Content starts
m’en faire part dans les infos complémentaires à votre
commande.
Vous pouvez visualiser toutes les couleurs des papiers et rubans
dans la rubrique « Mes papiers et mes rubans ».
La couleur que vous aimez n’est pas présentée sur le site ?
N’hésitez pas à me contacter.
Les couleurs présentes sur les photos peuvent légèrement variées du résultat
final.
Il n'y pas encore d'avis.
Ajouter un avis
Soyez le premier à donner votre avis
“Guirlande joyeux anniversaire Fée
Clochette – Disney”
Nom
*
Content ends
» Exercise requirements: All lines from the one holding "Vous pouvez visualiser" through the final line of the material must be set down exactly, and nothing else may be added.

» Reply to the task:
Vous pouvez visualiser toutes les couleurs des papiers et rubans
dans la rubrique « Mes papiers et mes rubans ».
La couleur que vous aimez n’est pas présentée sur le site ?
N’hésitez pas à me contacter.
Les couleurs présentes sur les photos peuvent légèrement variées du résultat
final.
Il n'y pas encore d'avis.
Ajouter un avis
Soyez le premier à donner votre avis
“Guirlande joyeux anniversaire Fée
Clochette – Disney”
Nom
*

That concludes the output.